Christine's Ark: the extraordinary story of Christine
Townend and an Indian animal shelter, by John Little.
Sidney: Pan Macmillan, 2006, ISBN 1405037296, A$32.95.
John Little, a Sydney-based author, chose to write about his friend Christine
because ‘her story is about one woman’s extraordinary devotion to the world’s
suffering creatures. Furthermore, it is also about self-belief, determination,
spiritual search, hope, optimism, and love … such an epic tale.’
Christine Woolcott was a wartime baby, born into a household where there was
always a variety of animals. As she grew, she ‘was keen to do anything with
animals’. She was a ‘shy, dreamy student… living in her own internal world’.
I met Christine in the early 1980s when she came to Adelaide to help with the
founding of our local animal liberation group. She had founded the first such
group in Sydney in 1976 and had already appeared on radio, TV and in journals as
a voice against factory farming. In Adelaide she helped us implement policies
for handling politicians, and with our first-ever protest against the live sheep
trade, then in its infancy. My impressions were of a compassionate, pragmatic,
competent and clear-minded woman. She showed remarkable patience on TV, pleading
with scientists and farmers to stop experimentation, factory farming, face
branding, mulesing [the surgical removal of strips of wool-bearing skin from
around the tail of a sheep to prevent flystrike, expected to be phased out by
2010], and winter shearing. I felt an affinity with the way she sought out a
spiritual approach in her arguments for the animals and with her desire to
connect with a source of compassion within every animal abuser.
Christine’s gentleness did not always win the approval of other animal
libbers who desired a more aggressive approach. Also a meeting with CWA [Country
Women’s Association] representatives shocked her into understanding that there
are women unable to tune into a capacity for compassion for their farm animals
locked away in stalls in sheds.
While Christine presented herself to the public with gentle self-control,
privately she was in turmoil. A comfortable marriage to a successful Sydney
lawyer, the birth of two healthy sons, the successful publication of a novel,
Travels with Myself, had not answered her need for a meaning in life beyond what
Australians saw as normal. She could not understand why people were reluctant to
share her hurt at the habit of eating nonhuman animals. In 1980 she published
her treatise In Defence of Living Things, an examination of the treatment of
animals in Australian farms, rodeos, circuses, zoos and experimental
laboratories.

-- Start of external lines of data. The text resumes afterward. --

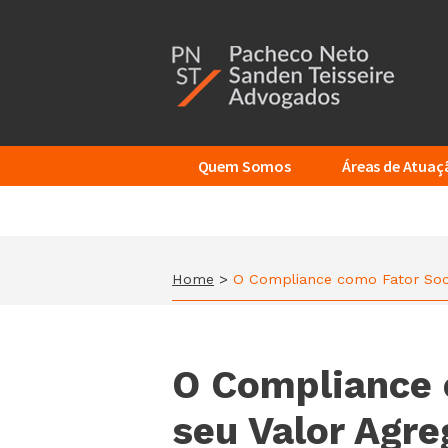
Additional
Skip
to
menu
main
content
Quem Somos
Áreas de Atuaç
Home
>
O Compliance como Fator Soci
O Compliance 
seu Valor Agr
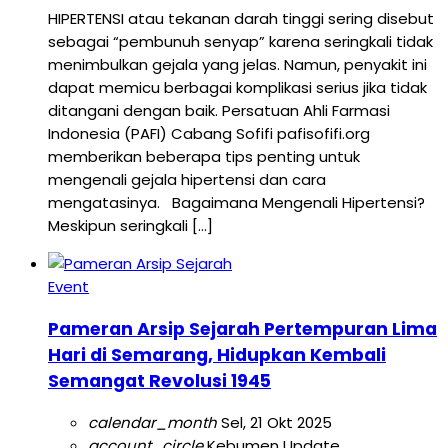
HIPERTENSI atau tekanan darah tinggi sering disebut
sebagai “pembunuh senyap” karena seringkali tidak
menimbulkan gejala yang jelas. Namun, penyakit ini
dapat memicu berbagai komplikasi serius jika tidak
ditangani dengan baik. Persatuan Ahli Farmasi
Indonesia (PAFI) Cabang Sofifi pafisofifi.org
memberikan beberapa tips penting untuk
mengenali gejala hipertensi dan cara
mengatasinya. Bagaimana Mengenali Hipertensi?
Meskipun seringkali […]
Event
Pameran Arsip Sejarah Pertempuran Lima
Hari di Semarang, Hidupkan Kembali
Semangat Revolusi 1945
calendar_month
Sel, 21 Okt 2025
account_circle
Kebumen Update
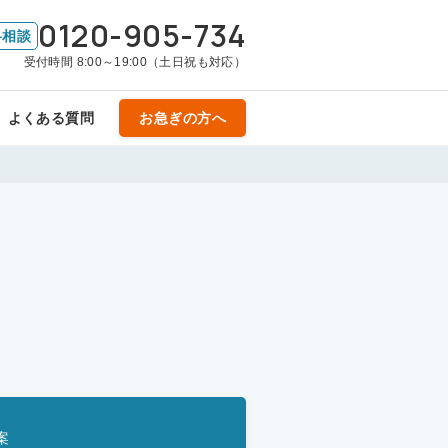
0120-905-734
料相談
受付時間 8:00～19:00（土日祝も対応）
よくある質問
お急ぎの方へ
案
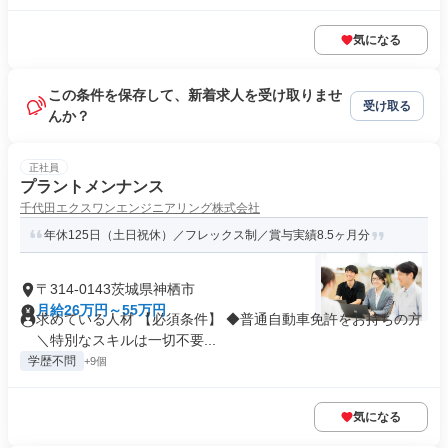
気になる
この条件を保存して、新着求人を受け取りませ
受け取る
んか？
正社員
プラントメンナンス
千代田エクスワンエンジニアリング株式会社
年休125日（土日祝休）／フレックス制／賞与実績8.5ヶ月分
〒314-0143茨城県神栖市
月給26万円～55万円
求めている人材 【必須条件】 ◆普通自動車免許をお持ちの方
＼特別なスキルは一切不要...
学歴不問
+9個
気になる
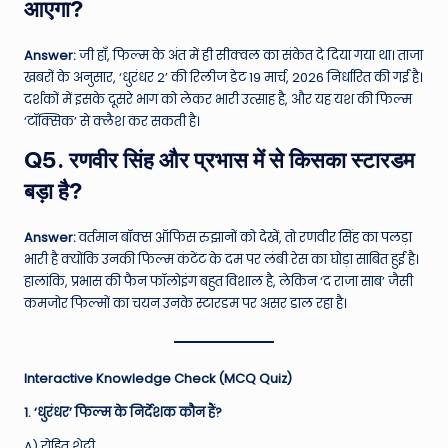
आएगा?
Answer:
जी हाँ, फिल्म के अंत में ही सीक्वल का संकेत दे दिया गया था। ताजा
खबरों के अनुसार, ‘धुरंधर 2’ की रिलीज डेट 19 मार्च, 2026 निर्धारित की गई है।
दर्शकों में इसके दूसरे भाग को लेकर भारी उत्साह है, और यह यश की फिल्म
‘टॉक्सिक’ से क्लैश कर सकती है।
Q5. रणवीर सिंह और प्रभास में से किसका स्टारडम
बड़ा है?
Answer:
वर्तमान बॉक्स ऑफिस रुझानों को देखें, तो रणवीर सिंह का पलड़ा
भारी है क्योंकि उनकी फिल्म कंटेंट के दम पर लंबी रेस का घोड़ा साबित हुई है।
हालांकि, प्रभास की फैन फॉलोइंग बहुत विशाल है, लेकिन ‘द राजा साब’ जैसी
कमजोर फिल्मों का चयन उनके स्टारडम पर असर डाल रहा है।
Interactive Knowledge Check (MCQ Quiz)
1. ‘धुरंधर’ फिल्म के निर्देशक कौन हैं?
A) रोहित शेट्टी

The simple description of the shame she felt as she bent over a
cat being dismembered on a table, her breath intermingling with that of the
animal, I shall never forget. It is a strong affirmation of the oneness of life.
She also published a well-researched book Pulling the Wool: a new look at the
Australian wool industry, (1985, Hale and Ironmonger) exposing the cruelty of
our wool industry whereby at least seven million lambs are casually left to die
of neglect.
She could have stayed in her comfortable North Sydney home, having helped
Peter Singer, author of Animal Liberation, to unite a collection of animal
welfare societies into AFAS, later becoming ANZFAS, the Australia and New
Zealand Federation of Animal Societies. But Christine’s inner needs were to be
satisfied elsewhere.
It was at an ANZFAS meeting in 1984 that I introduced Christine to the work
of Professor Ramaswami who had come to Adelaide to visit a friend of my sister.
His special concern was to design an Indian bullock cart to make it easier for
the bullocks to pull, but his intense desire was to improve the horrific cattle
slaughter sheds in three Indian states. He had pleaded with me to help stop it,
but I was immersed at the time in local cruelty issues. Later, when I showed
Christine his photographs and told her of his work, she was keen to make contact
with him as she was about to visit India.